▼▼▼

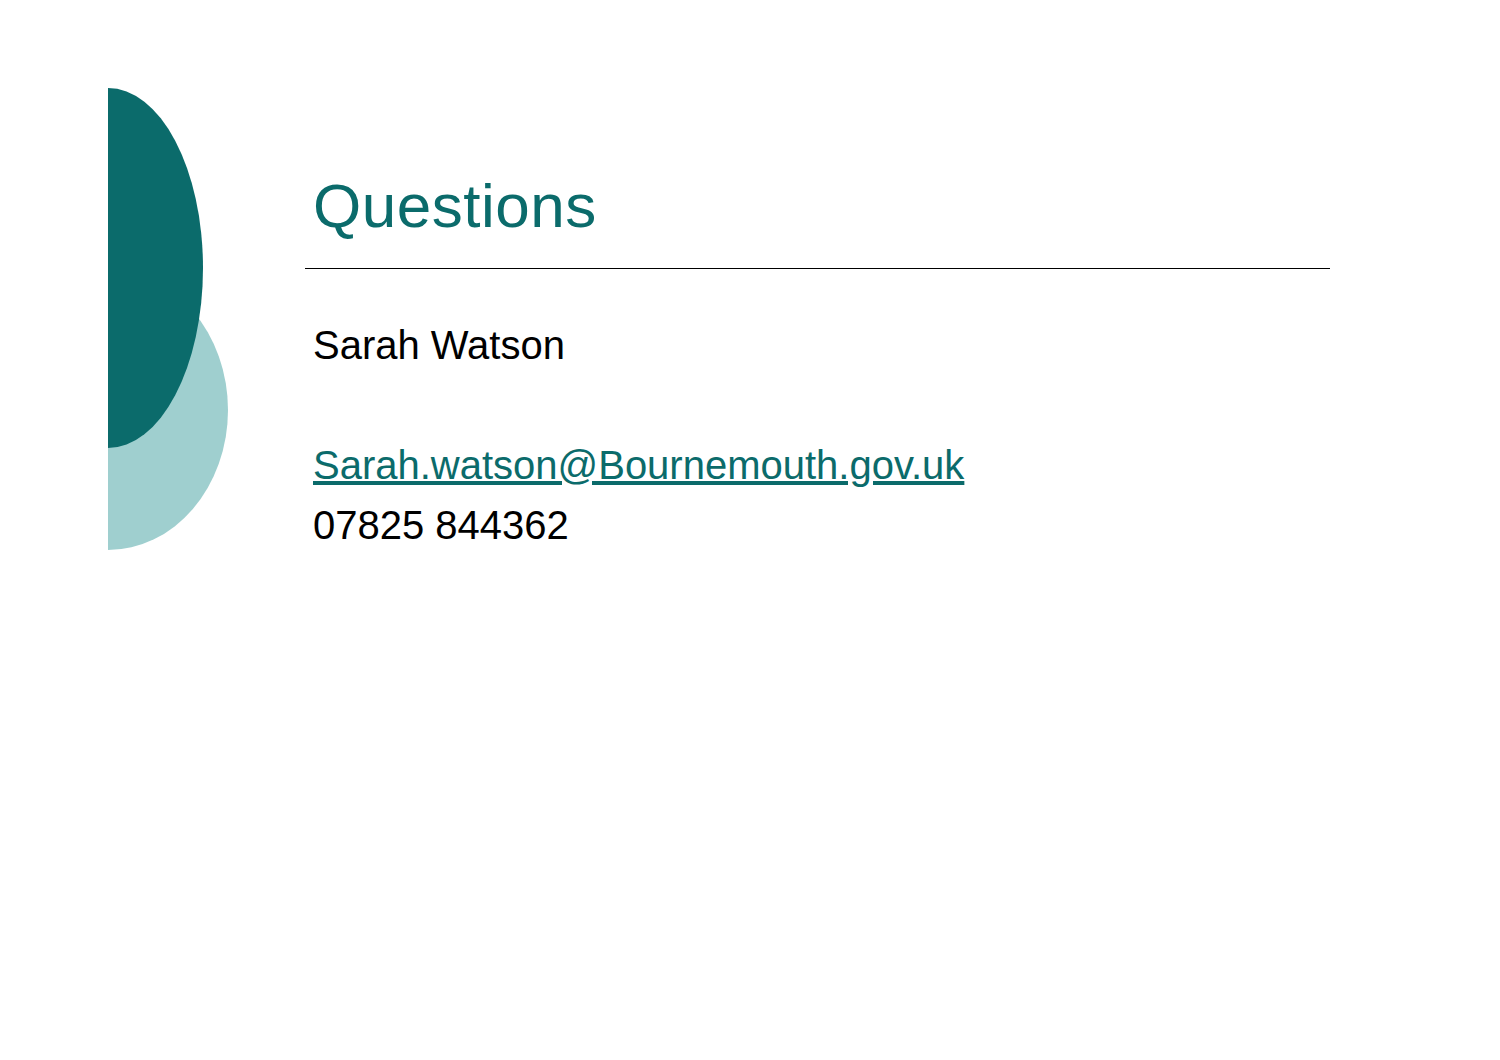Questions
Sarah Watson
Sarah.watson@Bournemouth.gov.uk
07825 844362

▲▲▲
▼▼▼

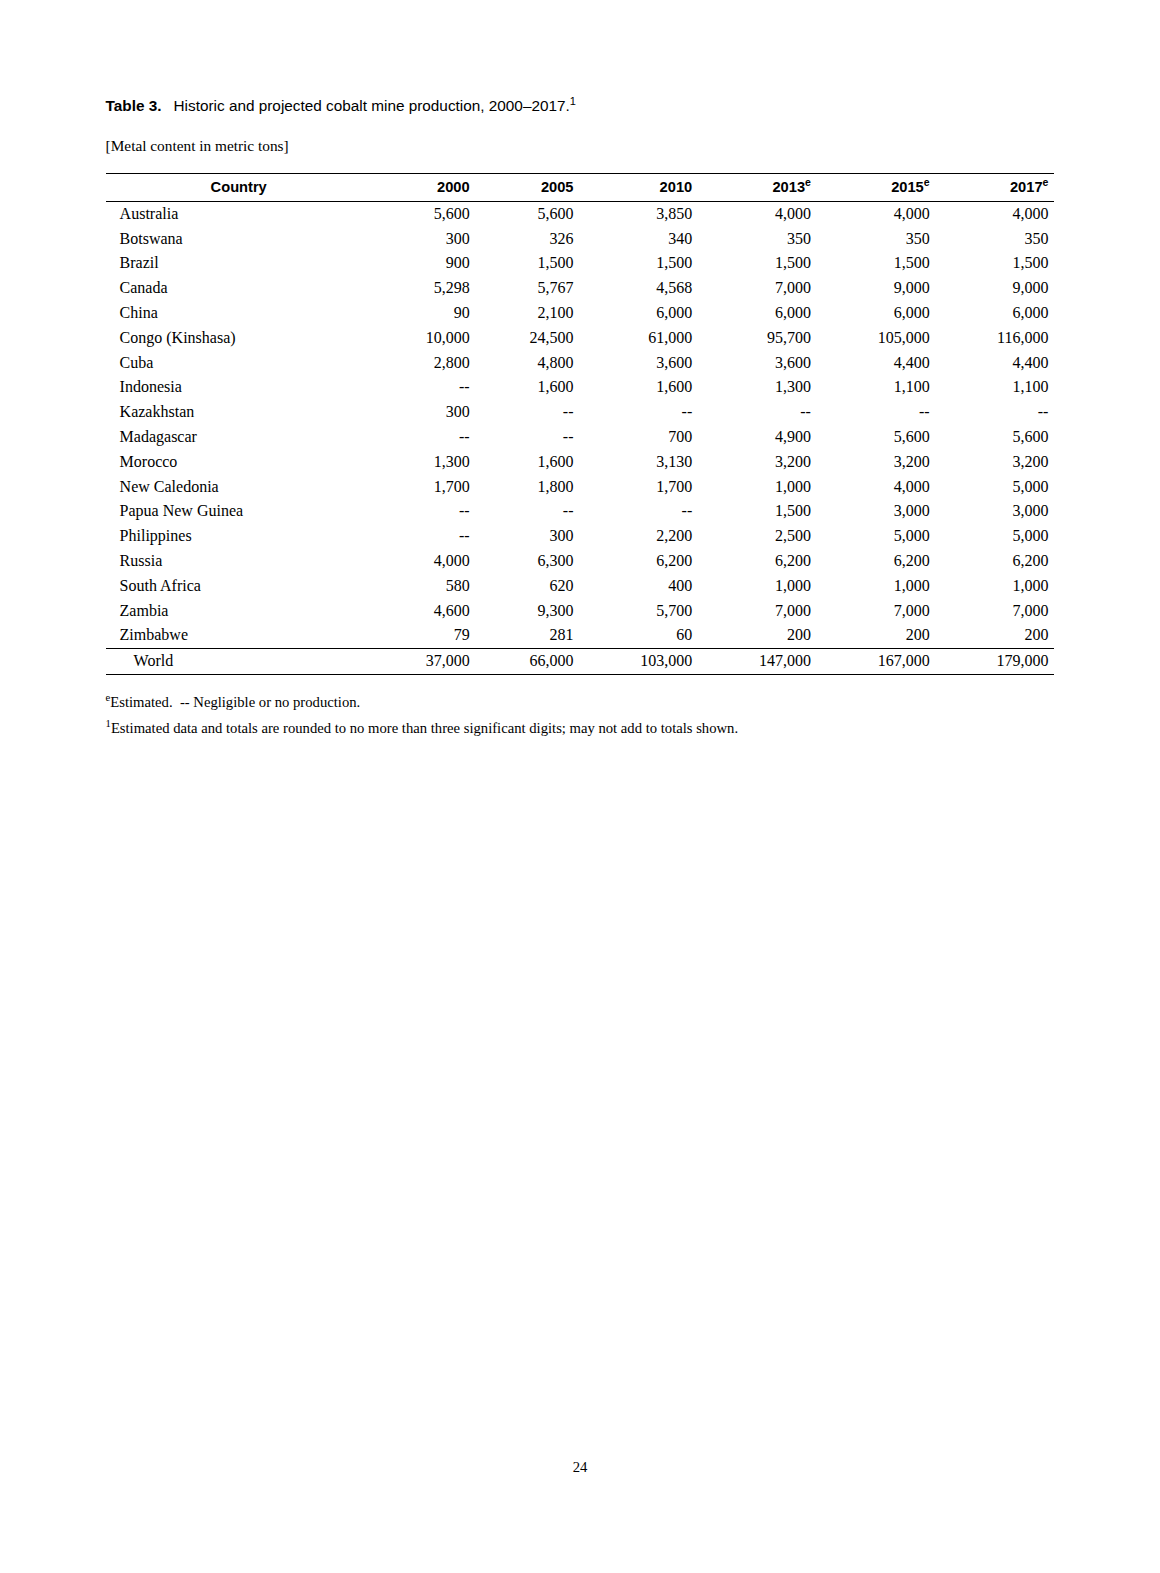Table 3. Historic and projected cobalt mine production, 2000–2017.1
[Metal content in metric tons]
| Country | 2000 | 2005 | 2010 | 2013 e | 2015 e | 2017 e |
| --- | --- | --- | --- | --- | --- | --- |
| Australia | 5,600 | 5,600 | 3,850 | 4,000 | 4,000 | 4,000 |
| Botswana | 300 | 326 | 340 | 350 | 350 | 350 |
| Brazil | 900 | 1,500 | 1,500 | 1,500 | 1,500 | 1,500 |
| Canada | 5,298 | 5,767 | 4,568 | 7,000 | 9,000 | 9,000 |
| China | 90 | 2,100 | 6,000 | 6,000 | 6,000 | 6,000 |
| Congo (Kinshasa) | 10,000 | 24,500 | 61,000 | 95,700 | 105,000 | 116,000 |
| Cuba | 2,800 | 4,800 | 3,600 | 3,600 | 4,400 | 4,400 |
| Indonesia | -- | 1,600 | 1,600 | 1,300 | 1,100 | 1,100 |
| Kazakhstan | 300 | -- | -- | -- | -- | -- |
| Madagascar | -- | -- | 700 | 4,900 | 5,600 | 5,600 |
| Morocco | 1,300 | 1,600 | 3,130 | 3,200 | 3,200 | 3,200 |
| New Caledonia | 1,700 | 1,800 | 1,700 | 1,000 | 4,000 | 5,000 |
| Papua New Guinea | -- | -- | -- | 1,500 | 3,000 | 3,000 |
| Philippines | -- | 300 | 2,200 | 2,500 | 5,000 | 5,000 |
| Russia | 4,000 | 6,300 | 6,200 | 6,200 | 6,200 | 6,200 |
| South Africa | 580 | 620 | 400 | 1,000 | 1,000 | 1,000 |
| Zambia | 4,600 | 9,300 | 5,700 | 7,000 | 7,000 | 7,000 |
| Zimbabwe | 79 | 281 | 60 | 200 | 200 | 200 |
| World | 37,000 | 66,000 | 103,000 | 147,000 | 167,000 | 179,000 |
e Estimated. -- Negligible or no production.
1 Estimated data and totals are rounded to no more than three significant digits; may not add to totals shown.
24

▲▲▲

Reproduce word for word the material above, beginning with the line that contains "Sarah Watson" and ending with the line that contains "07825 844362".

Sarah Watson
Sarah.watson@Bournemouth.gov.uk
07825 844362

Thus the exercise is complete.